Roselyn Salazar, a senior at Temple University, came to Philadelphia from Bolivia when she was 8 months old.
Her parents arrived on tourist visas, then overstayed them, but it wasn't until she was 10 years old that she found out she was an illegal immigrant.
She is hoping the U.S. Senate votes on and passes the DREAM Act Saturday - a bill that would allow hundreds of thousands of education-minded people like her, who were brought to the U.S. as children, the opportunity to earn legal status.
Senate Majority Leader Harry Reid, D-Nev., filed for cloture on the bill Thursday night, setting it up for a vote Saturday morning. The Senate needs 60 votes to invoke cloture, or override a filibuster, and bring the measure to a vote.
Michelle Mittelstadt, spokeswoman at the Migration Policy Institute in Washington, said it's been "an uphill battle" for supporters of the bill to get 60 votes.

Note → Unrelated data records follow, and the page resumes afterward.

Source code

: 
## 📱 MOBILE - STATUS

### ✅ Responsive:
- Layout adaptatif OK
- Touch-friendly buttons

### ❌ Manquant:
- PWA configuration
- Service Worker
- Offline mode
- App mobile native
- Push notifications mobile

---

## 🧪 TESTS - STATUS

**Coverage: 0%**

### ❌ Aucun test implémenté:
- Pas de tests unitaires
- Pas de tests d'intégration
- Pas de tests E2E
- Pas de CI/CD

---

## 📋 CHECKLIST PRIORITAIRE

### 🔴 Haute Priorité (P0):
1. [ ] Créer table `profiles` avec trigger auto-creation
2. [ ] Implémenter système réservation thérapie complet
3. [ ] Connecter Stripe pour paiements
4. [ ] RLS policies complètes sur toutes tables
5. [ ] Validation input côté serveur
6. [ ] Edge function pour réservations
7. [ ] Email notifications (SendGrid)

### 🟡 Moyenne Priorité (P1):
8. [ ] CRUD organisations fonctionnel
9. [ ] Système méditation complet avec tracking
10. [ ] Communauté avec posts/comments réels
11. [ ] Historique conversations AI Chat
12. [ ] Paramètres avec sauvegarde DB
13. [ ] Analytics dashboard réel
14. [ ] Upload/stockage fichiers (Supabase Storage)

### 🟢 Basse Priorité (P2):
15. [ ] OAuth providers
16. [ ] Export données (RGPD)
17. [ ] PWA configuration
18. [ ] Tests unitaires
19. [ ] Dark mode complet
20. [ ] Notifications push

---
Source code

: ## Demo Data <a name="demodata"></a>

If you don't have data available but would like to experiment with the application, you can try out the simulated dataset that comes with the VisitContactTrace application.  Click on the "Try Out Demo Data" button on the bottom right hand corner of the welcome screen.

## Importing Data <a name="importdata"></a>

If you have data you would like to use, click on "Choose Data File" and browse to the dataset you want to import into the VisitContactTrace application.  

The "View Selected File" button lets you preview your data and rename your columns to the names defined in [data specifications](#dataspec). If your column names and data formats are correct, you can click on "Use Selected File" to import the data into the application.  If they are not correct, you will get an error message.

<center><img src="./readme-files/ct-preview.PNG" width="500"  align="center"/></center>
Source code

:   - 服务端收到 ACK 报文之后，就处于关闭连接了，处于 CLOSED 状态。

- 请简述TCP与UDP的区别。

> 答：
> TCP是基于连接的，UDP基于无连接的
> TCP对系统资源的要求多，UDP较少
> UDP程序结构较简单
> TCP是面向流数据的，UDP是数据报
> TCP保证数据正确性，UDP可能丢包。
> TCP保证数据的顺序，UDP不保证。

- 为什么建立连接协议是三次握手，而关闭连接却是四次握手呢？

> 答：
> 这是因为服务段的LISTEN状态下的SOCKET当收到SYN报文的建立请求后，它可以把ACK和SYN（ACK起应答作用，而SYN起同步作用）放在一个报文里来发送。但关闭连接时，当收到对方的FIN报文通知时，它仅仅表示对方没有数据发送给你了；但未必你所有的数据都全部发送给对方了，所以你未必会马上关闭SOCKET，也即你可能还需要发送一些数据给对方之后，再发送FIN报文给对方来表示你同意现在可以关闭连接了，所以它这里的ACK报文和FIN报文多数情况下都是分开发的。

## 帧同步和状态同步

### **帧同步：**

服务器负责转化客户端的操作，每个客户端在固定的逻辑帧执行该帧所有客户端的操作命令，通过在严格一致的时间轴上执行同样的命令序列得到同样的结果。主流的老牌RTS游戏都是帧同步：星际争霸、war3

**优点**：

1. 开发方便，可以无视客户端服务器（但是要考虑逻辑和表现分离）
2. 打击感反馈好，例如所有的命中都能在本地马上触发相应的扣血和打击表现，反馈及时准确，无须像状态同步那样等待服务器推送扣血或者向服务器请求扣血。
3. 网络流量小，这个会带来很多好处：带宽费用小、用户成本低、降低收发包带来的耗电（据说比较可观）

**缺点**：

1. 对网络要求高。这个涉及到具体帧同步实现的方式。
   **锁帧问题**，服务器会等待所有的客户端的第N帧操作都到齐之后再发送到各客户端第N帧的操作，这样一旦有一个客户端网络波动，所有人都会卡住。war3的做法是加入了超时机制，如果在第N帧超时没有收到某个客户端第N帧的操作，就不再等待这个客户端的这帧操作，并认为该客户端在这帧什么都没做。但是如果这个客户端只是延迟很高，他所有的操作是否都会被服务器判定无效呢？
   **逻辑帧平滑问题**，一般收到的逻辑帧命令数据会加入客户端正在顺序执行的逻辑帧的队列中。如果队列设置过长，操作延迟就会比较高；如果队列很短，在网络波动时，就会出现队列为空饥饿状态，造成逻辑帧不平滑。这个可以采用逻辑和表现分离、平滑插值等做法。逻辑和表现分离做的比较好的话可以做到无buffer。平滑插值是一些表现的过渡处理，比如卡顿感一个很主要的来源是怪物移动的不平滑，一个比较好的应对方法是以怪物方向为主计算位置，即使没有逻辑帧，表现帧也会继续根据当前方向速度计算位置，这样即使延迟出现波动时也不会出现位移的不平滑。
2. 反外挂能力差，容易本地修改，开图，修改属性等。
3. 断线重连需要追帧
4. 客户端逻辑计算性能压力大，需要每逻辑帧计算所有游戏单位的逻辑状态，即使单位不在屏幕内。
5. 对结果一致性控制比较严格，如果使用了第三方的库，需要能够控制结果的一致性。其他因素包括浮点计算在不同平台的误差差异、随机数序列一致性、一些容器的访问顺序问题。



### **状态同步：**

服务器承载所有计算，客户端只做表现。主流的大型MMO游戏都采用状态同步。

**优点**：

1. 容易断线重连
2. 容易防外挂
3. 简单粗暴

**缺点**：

If that doesn't happen, the bill won't be voted on. Then, "barring some sort of last-minute compromise by the two parties, [the bill] would essentially be dead" in this lame-duck session, she said.
The chances of it passing next year when Republicans take control of the House and add to their seats in the Senate are slimmer.
The bill passed the House Dec. 8, and President Obama supports it. U.S. Attorney General Eric Holder Friday urged passage of the bill, saying in a statement: "Why should someone who grew up in America, speaks English, holds degrees from one or more of our schools ... have to forgo a productive future? There is no good reason."
Critics of the bill consider it amnesty and say it's unfair to people who play by the rules.
Supporters say undocumented youths brought into the U.S. as children should not be punished for their parents' actions.
Maria Marroquín, 23, co-founder of the group DreamActivist Pennsylvania, said she and other advocates nationwide were aiming to make 100,000 calls to senators' offices Friday to urge them to vote for the bill. "We still need a couple more votes, especially Republican votes."
The Senate would vote on the House-passed bill, which would allow illegal immigrants under age 30 the chance to earn legal status if they attend two years of college or serve in the military.
Applicants would have to have arrived in the U.S. before age 16, lived here for the last five years, pass criminal background checks, pay surcharges totaling $2,525 and wait 10 years before applying for permanent legal status.
Salazar, 21, who asked that her middle name, Roselyn, be used, said her father tried to get legal status after the family came here in 1989. He had an employer willing to sponsor him, she said, but an immigration attorney they had at the time failed to file the proper documents.
After college, she said she would like to do database or programming work, but hasn't started applying for a job in that field yet because of her status.